Ça me porte à me demander si c’est un problème générationnel. Est-ce que les gens de mon âge sont plus sensibles, moins performants et résilients que nos aînés ? Ou est-ce qu’on a simplement une plus grande conscience sociale, qui nous rend moins tolérants aux comportements toxiques ?
Depuis 2017, les histoires de patrons, de profs ou de célébrités qui encouragent un climat toxique pour régner d’une main de maître abondent.
Dans tous les cas, Bruno Lussier m’assure que nos sentiments sont valides et vérifiables. « On en parle plus depuis quelques années, donc ça semble sortir d’un phénomène récent. Mais ça a toujours été là, mais c’était plus tabou, donc on en parlait moins », me confirme-t-il. « C’est peu documenté, mais si on regarde dans les dernières années, depuis la première vague de #MeToo, on voit de plus en plus de gens se faire dénoncer sur leur environnement de travail toxique. On peut penser à l’ancien patron d’Ubisoft, ou encore la gouverneure générale Julie Payette. »

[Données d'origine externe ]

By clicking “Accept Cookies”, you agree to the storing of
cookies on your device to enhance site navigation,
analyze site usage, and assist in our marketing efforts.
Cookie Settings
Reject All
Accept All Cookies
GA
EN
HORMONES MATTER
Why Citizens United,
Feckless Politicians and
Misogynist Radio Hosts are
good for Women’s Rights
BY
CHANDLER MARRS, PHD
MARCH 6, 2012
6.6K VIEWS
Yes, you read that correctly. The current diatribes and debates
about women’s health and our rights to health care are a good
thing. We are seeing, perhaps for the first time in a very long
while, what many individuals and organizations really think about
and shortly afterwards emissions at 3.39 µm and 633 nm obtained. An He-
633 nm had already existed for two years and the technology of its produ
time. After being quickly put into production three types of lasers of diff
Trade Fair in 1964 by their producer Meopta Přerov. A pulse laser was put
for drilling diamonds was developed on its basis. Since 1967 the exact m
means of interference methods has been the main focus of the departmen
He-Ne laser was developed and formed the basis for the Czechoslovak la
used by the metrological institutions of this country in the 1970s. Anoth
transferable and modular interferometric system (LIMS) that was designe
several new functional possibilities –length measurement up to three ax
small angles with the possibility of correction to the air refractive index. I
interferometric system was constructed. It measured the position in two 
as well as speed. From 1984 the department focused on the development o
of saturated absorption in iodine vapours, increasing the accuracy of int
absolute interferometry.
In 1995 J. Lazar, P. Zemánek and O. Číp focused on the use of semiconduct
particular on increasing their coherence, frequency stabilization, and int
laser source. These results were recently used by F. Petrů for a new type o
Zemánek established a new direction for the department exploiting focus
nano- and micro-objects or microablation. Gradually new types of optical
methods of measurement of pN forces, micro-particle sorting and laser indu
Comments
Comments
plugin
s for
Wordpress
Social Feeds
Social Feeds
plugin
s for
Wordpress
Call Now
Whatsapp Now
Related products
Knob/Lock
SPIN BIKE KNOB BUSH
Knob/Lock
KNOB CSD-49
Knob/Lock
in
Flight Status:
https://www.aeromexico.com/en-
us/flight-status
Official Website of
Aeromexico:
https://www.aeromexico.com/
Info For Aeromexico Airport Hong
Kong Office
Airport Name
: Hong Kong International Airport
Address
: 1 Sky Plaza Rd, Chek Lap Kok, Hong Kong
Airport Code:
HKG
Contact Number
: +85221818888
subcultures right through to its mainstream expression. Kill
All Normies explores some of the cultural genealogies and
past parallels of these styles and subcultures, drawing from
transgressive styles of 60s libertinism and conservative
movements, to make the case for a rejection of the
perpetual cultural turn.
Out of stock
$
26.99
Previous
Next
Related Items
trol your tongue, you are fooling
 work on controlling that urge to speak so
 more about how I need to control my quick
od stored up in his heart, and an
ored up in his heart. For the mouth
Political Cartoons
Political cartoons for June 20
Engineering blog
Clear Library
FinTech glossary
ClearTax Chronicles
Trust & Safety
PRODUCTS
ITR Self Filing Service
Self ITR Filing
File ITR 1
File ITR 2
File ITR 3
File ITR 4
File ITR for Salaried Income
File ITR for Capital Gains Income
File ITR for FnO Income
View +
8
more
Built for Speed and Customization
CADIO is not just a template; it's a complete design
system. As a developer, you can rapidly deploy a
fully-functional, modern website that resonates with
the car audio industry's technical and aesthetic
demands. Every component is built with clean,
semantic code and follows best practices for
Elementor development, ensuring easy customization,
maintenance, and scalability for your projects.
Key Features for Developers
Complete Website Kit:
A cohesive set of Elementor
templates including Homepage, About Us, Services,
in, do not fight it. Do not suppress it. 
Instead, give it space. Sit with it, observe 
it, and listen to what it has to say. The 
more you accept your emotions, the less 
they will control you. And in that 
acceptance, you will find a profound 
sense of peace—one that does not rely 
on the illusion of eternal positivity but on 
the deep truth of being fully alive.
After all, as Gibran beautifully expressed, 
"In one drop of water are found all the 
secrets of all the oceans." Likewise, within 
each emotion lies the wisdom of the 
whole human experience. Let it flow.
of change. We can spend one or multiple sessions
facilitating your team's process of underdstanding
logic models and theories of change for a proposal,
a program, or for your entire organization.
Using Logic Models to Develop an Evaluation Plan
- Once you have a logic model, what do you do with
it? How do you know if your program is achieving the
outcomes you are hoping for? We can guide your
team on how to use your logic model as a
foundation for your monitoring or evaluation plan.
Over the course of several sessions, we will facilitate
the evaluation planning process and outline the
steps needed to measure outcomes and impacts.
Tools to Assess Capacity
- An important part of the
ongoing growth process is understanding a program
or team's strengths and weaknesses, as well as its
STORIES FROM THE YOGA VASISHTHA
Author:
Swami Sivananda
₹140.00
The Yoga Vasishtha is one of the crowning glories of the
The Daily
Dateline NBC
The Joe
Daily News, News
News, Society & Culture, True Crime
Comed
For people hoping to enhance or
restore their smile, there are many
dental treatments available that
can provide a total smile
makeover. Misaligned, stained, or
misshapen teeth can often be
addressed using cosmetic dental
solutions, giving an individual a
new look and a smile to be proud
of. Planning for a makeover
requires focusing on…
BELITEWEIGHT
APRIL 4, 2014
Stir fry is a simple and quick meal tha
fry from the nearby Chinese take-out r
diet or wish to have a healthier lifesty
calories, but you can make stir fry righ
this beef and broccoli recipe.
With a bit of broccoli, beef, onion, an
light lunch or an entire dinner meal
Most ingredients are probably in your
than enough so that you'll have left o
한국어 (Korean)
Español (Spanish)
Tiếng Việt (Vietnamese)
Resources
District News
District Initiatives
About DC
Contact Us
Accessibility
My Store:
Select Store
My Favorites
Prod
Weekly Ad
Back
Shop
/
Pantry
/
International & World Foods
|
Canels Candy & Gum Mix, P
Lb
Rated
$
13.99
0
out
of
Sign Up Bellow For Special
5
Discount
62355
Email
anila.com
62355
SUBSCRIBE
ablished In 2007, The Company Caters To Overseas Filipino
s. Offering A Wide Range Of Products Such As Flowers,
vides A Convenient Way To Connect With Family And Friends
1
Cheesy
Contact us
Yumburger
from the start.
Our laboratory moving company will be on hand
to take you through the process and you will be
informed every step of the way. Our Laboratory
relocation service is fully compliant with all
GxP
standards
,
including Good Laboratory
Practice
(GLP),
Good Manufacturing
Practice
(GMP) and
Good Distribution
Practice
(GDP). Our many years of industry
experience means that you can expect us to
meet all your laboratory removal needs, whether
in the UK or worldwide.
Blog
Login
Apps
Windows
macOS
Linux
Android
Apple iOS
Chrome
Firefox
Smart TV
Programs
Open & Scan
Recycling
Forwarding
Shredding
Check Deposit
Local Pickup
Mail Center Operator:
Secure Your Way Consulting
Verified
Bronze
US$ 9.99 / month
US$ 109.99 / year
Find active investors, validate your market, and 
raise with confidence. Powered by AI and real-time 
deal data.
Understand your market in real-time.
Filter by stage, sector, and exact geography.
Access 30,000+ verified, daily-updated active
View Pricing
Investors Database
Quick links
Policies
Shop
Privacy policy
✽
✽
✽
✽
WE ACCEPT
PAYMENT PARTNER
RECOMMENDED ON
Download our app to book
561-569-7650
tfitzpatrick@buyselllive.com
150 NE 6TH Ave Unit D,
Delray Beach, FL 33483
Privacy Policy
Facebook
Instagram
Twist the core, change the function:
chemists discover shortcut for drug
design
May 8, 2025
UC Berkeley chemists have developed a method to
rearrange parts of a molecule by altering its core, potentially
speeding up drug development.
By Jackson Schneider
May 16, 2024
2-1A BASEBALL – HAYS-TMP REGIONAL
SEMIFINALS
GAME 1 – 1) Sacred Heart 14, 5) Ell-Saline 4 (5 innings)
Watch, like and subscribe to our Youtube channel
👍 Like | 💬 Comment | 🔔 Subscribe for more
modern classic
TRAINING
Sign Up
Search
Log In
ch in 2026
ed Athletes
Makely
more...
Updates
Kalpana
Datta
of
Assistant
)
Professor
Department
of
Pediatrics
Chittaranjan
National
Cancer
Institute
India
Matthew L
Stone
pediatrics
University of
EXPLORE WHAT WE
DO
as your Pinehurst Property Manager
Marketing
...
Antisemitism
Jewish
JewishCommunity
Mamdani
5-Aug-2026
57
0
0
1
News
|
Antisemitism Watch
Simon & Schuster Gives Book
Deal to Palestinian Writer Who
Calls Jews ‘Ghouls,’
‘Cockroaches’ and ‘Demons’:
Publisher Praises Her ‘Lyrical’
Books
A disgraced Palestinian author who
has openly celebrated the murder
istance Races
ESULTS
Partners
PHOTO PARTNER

En effet, depuis 2017, les histoires de patrons, de profs ou de célébrités qui encouragent un climat toxique pour régner d’une main de maître abondent. Dans un monde de constante stimulation et d’instantanéité, jamais le monde du travail n’a ressenti une si grande pression de performance.
Comment s’en protéger et comment guérir
Il faut tout de même savoir que ces situations peuvent être évitables. Déjà, il faut connaître ses limites personnelles et savoir les respecter.
Il ne faut pas minimiser l’importance de discuter avec ses collègues. Si vous ressentez une trop grande pression au travail ou que vous avez le sentiment que le climat du bureau s’envenime, il faut en parler. Vous n’êtes probablement pas la seule personne de l’entreprise à vous sentir comme ça.
Si un environnement professionnel devient invivable, des organisations gouvernementales sont aussi là pour vous aider. En France, les travailleurs peuvent avoir recours aux services des Directions régionales de l’économie, de l’emploi, du travail et des solidarités (DREETS).
Le silence et la complaisance de personnes clés dans l’entreprise peuvent faire couler le navire.
Selon Bruno Lussier, la communication est l’outil le plus efficace pour se protéger de telles situations. Le silence et la complaisance de personnes clés dans l’entreprise peuvent faire couler le navire.
« Le fait qu’on en parle, c’est déjà une très grosse étape. Tous les types d’intimidation, il faut les condamner haut et fort. Et si on fait ça dans le milieu de travail, on laissera beaucoup moins de place pour créer un environnement toxique. »
*Les prénoms des intervenants ont été modifiés, par souci d’anonymat.